Stocks, however, tanked in April. The threat of global recession has become real, and it was widely anticipated that predictions of healthy oil demand growth would be amended. Amidst the unprecedented turmoil experienced since the middle of last week, the EIA needed time to re-assess the potential consequences of the US tariffs on its trading partners and the possible countermeasures. It decided to delay the publication of its latest findings on the global and regional oil balances in its attempt to provide an accurate picture. Well, the verdict arrived yesterday afternoon, and it was not a pretty reading.

It is imperative to stress that the EIA’s US macroeconomic assumptions are based on the S&P Global’s model, which was published in March and does not fully take into account last week’s tariff announcements. For the global economy, Oxford Economics lends a helping hand, whose update was also released in March. Yet, the numbers are telling, particularly on the demand side of the oil balance.

For this year, global oil demand estimates were downgraded for every single quarter. The average cut for 2025 is 490,000 bpd. It is now seen at 103.64 mbpd. Next year, the world will need 104.68 mbpd of oil, down from 105.30 mbpd last month. Demand growth for this year was reduced by 360,000 mpbd and for 2026 by 140,000 bpd. These are bold and hefty downward revisions, which broadly align with the prevailing sentiment in the equity and bond markets. The string that is attached is, the EIA warns, that trade policy developments widen the range of possible GDP growth outcomes; consequently, the forecast carries a huge amount of uncertainty.

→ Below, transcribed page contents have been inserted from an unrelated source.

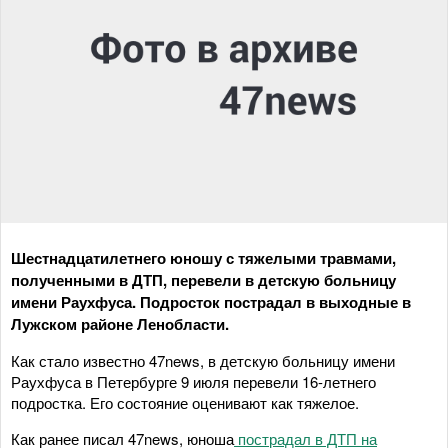
Шестнадцатилетнего юношу с тяжелыми травмами,
полученными в ДТП, перевели в детскую больницу
имени Раухфуса. Подросток пострадал в выходные в
Лужском районе Ленобласти.
Как стало известно 47news, в детскую больницу имени
Раухфуса в Петербурге 9 июля перевели 16-летнего
подростка. Его состояние оценивают как тяжелое.
Как ранее писал 47news, юноша
пострадал в ДТП на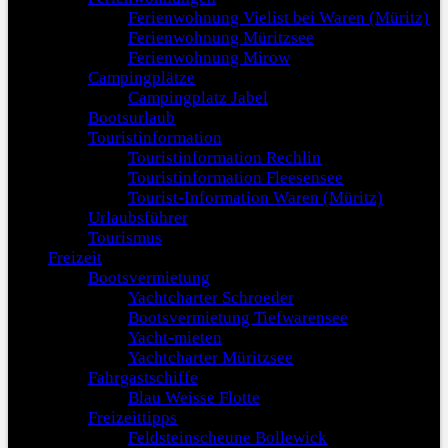
Ferienwohnung Vielist bei Waren (Müritz)
Ferienwohnung Müritzsee
Ferienwohnung Mirow
Campingplätze
Campingplatz Jabel
Bootsurlaub
Touristinformation
Touristinformation Rechlin
Touristinformation Fleesensee
Tourist-Information Waren (Müritz)
Urlaubsführer
Tourismus
Freizeit
Bootsvermietung
Yachtcharter Schroeder
Bootsvermietung Tiefwarensee
Yacht-mieten
Yachtcharter Müritzsee
Fahrgastschiffe
Blau Weisse Flotte
Freizeittipps
Feldsteinscheune Bollewick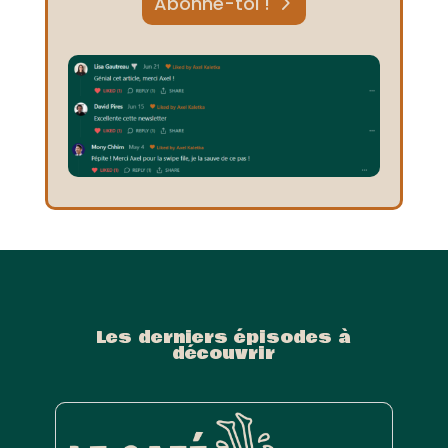
Abonne-toi !
Les derniers épisodes à
découvrir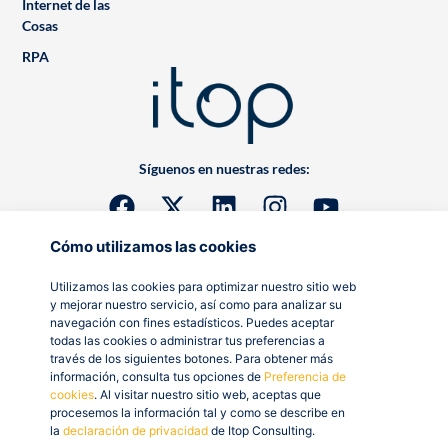
Internet de las
Cosas
RPA
Síguenos en nuestras redes:
Cómo utilizamos las cookies
Utilizamos las cookies para optimizar nuestro sitio web
y mejorar nuestro servicio, así como para analizar su
navegación con fines estadísticos. Puedes aceptar
todas las cookies o administrar tus preferencias a
través de los siguientes botones. Para obtener más
información, consulta tus opciones de
Preferencia de
cookies
. Al visitar nuestro sitio web, aceptas que
procesemos la información tal y como se describe en
la
declaración de privacidad
de Itop Consulting.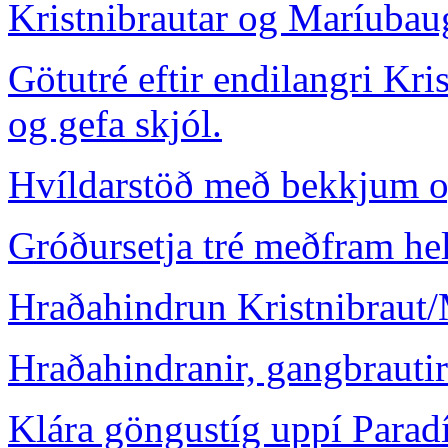
Kristnibrautar og Maríubau
Götutré eftir endilangri Kr
og gefa skjól.
Hvíldarstöð með bekkjum 
Gróðursetja tré meðfram he
Hraðahindrun Kristnibraut
Hraðahindranir, gangbrauti
Klára göngustíg uppí Paradí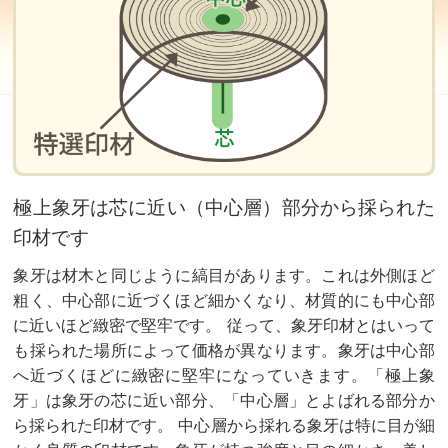
極上象牙は芯に近い（中心層）部分から採られた
印材です
象牙は材木と同じように縞目があります。これは外側ほど
粗く、中心部に近づくほど細かくなり、材質的にも中心部
に近いほど緻密で堅牢です。 従って、象牙印材とはいって
も採られた場所によって価格が異なります。象牙は中心部
へ近づくほどに緻密に堅牢になっていきます。「極上象
牙」は象牙の芯に近い部分、「中心層」とよばれる部分か
ら採られた印材です。 中心層から採れる象牙は特に目が細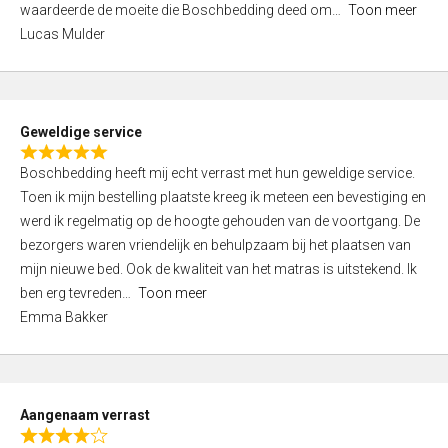
waardeerde de moeite die Boschbedding deed om
Toon meer
,
Lucas Mulder
0
o
u
t
Geweldige service
o
R
f
Boschbedding heeft mij echt verrast met hun geweldige service.
a
5
Toen ik mijn bestelling plaatste kreeg ik meteen een bevestiging en
t
werd ik regelmatig op de hoogte gehouden van de voortgang. De
e
bezorgers waren vriendelijk en behulpzaam bij het plaatsen van
d
mijn nieuwe bed. Ook de kwaliteit van het matras is uitstekend. Ik
5
ben erg tevreden
Toon meer
,
Emma Bakker
0
o
u
t
Aangenaam verrast
o
R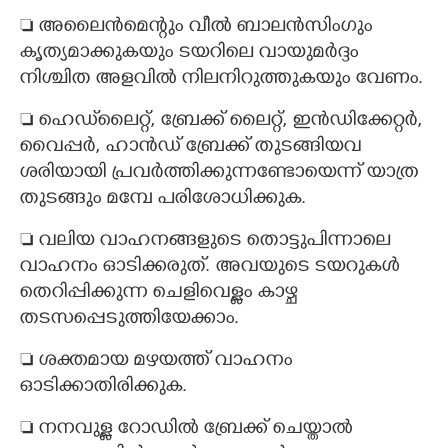
 അലൈൻമെന്റും വീൽ ബാലൻസിംഗും
കൃത്യമാക്കുകയും ടയറിലെ വായുമർദ്ദം
നിശ്ചിത അളവിൽ നിലനിറുത്തുകയും വേണം.
 ഹെഡ്‌ലൈറ്റ്, ബ്രേക്ക് ലൈറ്റ്, ഇൻഡിക്കേറ്റർ,
വൈപ്പർ, ഹാൻഡ് ബ്രേക്ക് തുടങ്ങിയവ
ശരിയായി പ്രവർത്തിക്കുന്നണ്ടോയെന്ന് യാത്ര
തുടങ്ങും മമ്പേ പരിശോധിക്കുക.
 വലിയ വാഹനങ്ങളുടെ തൊട്ടുപിന്നാലെ
വാഹനം ഓടിക്കരുത്. അവയുടെ ടയറുകൾ
തെറിപ്പിക്കുന്ന ചെളിവെള്ളം കാഴ്ച
തടസപ്പെടുത്തിയേക്കാം.
 ശക്തമായ മഴയത്ത് വാഹനം
ഓടിക്കാതിരിക്കുക.
 നനവുള്ള റോഡിൽ ബ്രേക്ക് ചെയ്താൽ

The tempest on the supply front was less intense and damaging. Non-DoC (countries outside the OPEC+ producer group) supply is now estimated 40,000 bpd less for this year than a month ago. For 2026, it was lowered more steeply, by 380,000 bpd, which is significantly less than the reduction in total oil consumption. The inevitable conclusion that has to be drawn, therefore, is that the world will need considerably less DoC (OPEC+) oil than projected in the preceding months. On a month-on-month basis, the decline is 440,000 bpd in 2025 and 240,000 bpd in 2026. The absolute figures are 42.39 mbpd and 42.69 mbpd.

Of course, these estimates will only gain sense when they are put against OPEC+ production figures. Although the unwinding of voluntary supply restrictions from within the group will hasten in May, DoC production was left broadly unchanged for both years (well, minuscule reductions of 10,000 bps and 50,000 bpd were observed). This, however, does not change the fact that the ultimate gauge of the projected health of the oil market, stock levels, has been inflated. Global oil inventories, under the latest assumed scenario, will increase by 460,000 bpd in 2025 and 670,000 bpd in 2026, versus 40,000 bpd and 480,000 bpd in March. OECD inventories will finish this year at 2.792 billion bbls and next at 2.854 billion bbls, upward amendments of 68 million bbls and 90 million bbls, respectively. Lots of numbers, an ostensibly gloomier picture, but the salient piece of information the reader is most interested in is the price forecast. Brent will average $68/bbl (well above the current curve) this year and $61/bbl next (slightly below the 2026 strip), a cut of $6/bbl and $7/bbl from last month. Much of the same is anticipated next Monday and Tuesday when OPEC and the IEA issue their versions but whatever the refreshed oil balances imply, one must remember, these are just assumptions, snapshots, if you will, in a dangerously unpredictable economic environment, liable to sudden corrections.